Source: Sunreef Yachts

It has a full-sized sail for the ultimate in eco-friendly propulsion and can be fitted with wind turbines and “high-performance kites” for even more power generation and range. Inside the vessel, luxurious leather furniture and premium fittings fill the 360 square metres of deck. There are four staterooms with queen or king beds, as well as crew quarters and a hot tub on the flybridge.

Candela C-7

While there are still relatively few superyachts with electric motors for propulsion, there are many smaller tenders and runabouts currently in production that are solely powered by electricity. Some of them are very fast! Swedish firm Candela has already started producing the C-7, an electric boat that makes use of hydrofoil technology to achieve a maximum speed and range that is the envy of other electric boat manufacturers.
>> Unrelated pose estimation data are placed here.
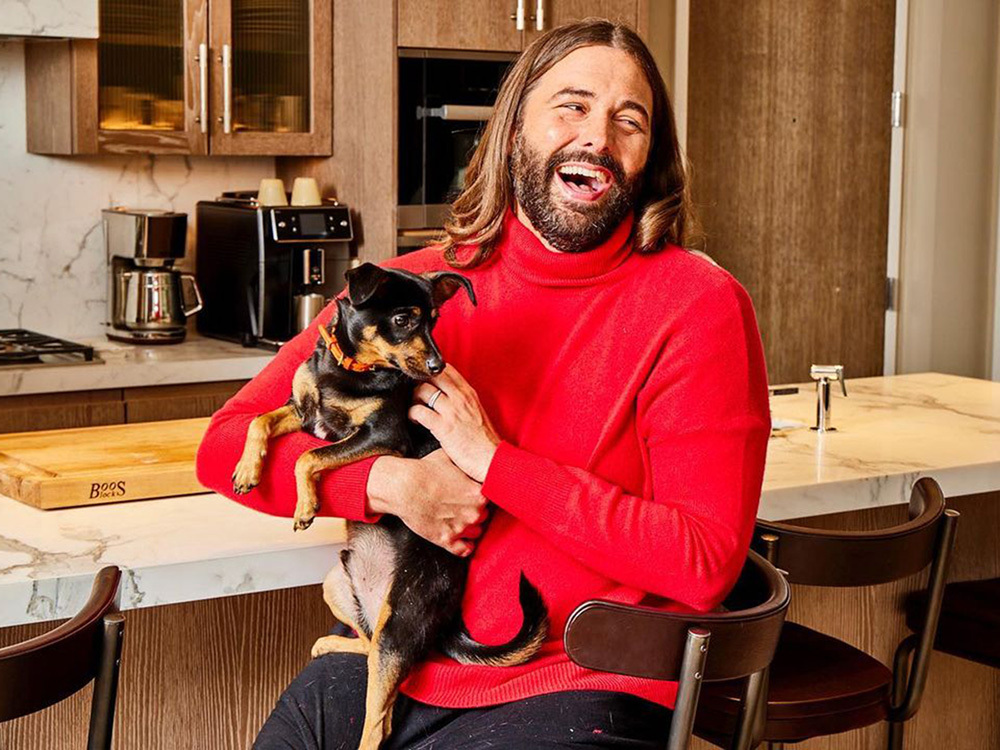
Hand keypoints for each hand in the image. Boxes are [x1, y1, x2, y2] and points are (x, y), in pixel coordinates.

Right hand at [366, 450, 488, 556]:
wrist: (403, 486)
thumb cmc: (424, 470)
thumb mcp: (450, 458)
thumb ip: (467, 462)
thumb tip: (473, 457)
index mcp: (479, 492)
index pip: (492, 498)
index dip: (482, 495)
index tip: (475, 493)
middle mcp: (474, 512)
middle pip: (484, 516)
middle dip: (476, 510)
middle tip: (464, 505)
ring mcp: (461, 528)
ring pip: (476, 532)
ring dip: (470, 527)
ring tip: (459, 519)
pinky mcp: (446, 540)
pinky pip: (464, 550)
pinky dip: (465, 546)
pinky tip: (462, 540)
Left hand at [410, 366, 500, 482]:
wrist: (491, 459)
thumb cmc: (483, 440)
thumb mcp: (476, 412)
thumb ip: (462, 401)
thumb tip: (446, 395)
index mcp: (468, 393)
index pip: (446, 369)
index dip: (430, 371)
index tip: (423, 379)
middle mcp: (460, 397)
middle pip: (432, 375)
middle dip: (419, 381)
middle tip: (415, 393)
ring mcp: (451, 411)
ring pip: (422, 390)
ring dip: (413, 398)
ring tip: (415, 407)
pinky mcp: (443, 426)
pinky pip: (419, 411)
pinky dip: (412, 414)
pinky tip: (414, 420)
The C-7 flies over the water thanks to its hydrofoils which lift the hull out of the water. This allows the boat to reach a maximum speed of 30 knots, with a range of 50 nautical miles at 22 knots on a single charge of its 40kWh battery. While not as long range as conventional fossil fuel powered boats, the C-7 can go as much as three times further than comparatively powered electric boats.

Source: Newatlas

Another bonus of using hydrofoil is the vast reduction in noise and wake. Gliding silently at speed over the water is an undeniably amazing feeling and the reduced wake is a welcome advantage for wildlife and other water users. In fact, Candela is offering test drives of the C-7 in Venice where wake pollution damages the historical buildings of the city.